((

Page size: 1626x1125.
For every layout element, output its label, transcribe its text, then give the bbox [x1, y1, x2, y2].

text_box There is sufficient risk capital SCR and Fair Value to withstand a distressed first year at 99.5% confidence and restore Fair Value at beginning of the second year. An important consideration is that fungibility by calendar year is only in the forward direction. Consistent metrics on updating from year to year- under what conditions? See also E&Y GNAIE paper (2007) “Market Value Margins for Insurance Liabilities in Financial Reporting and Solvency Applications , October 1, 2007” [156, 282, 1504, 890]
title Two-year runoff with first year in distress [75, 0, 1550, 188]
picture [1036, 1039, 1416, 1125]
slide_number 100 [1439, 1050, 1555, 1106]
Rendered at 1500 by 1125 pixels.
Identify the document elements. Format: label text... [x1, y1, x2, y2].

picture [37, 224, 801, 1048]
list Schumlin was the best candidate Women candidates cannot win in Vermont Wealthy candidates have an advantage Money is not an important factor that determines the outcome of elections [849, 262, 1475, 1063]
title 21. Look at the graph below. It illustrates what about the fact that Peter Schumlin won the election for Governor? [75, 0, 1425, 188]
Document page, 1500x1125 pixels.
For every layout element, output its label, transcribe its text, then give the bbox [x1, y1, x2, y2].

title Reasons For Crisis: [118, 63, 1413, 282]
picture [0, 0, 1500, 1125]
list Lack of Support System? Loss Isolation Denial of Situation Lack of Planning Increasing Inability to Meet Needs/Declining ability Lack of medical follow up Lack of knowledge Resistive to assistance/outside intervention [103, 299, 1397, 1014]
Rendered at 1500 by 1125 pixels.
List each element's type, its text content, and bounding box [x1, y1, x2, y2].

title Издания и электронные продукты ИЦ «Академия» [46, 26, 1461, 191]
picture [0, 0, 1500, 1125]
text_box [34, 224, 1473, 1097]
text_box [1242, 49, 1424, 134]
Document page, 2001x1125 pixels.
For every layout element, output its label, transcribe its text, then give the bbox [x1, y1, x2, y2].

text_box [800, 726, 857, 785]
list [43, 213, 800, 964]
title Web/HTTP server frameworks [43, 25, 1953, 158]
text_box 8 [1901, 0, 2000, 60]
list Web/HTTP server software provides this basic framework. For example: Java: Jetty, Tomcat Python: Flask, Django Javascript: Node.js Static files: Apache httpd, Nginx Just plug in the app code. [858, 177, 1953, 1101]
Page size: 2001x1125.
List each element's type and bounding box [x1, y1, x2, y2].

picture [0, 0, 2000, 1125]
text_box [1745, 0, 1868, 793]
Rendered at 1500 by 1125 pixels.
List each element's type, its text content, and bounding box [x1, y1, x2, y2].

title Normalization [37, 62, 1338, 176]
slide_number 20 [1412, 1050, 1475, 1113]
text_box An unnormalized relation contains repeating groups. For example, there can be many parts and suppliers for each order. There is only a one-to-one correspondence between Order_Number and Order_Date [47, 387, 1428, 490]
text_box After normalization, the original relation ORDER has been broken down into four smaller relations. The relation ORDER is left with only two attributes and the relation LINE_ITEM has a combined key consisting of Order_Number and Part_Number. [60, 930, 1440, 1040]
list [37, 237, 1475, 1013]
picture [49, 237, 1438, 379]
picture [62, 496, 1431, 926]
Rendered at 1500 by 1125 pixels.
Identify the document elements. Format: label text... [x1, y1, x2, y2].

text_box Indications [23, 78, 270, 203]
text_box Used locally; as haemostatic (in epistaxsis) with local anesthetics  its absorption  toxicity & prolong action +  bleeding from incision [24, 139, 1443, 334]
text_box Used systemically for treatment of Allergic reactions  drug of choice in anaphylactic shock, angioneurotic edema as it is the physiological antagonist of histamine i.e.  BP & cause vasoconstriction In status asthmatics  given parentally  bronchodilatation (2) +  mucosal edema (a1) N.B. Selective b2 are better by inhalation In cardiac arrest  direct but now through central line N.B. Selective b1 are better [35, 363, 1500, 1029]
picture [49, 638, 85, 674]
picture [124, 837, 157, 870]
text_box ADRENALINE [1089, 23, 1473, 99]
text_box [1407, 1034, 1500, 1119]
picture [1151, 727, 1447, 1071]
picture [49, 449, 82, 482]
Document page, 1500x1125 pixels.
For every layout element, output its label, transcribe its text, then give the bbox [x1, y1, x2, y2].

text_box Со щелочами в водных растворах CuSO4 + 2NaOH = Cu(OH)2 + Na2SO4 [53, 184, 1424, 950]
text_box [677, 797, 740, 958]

))

— PROBLEM TO WORK ON —
All lines above that contain the word "size" are to be copied.

— ANSWER TO THIS EXERCISE —
Page size: 1626x1125.
Page size: 2001x1125.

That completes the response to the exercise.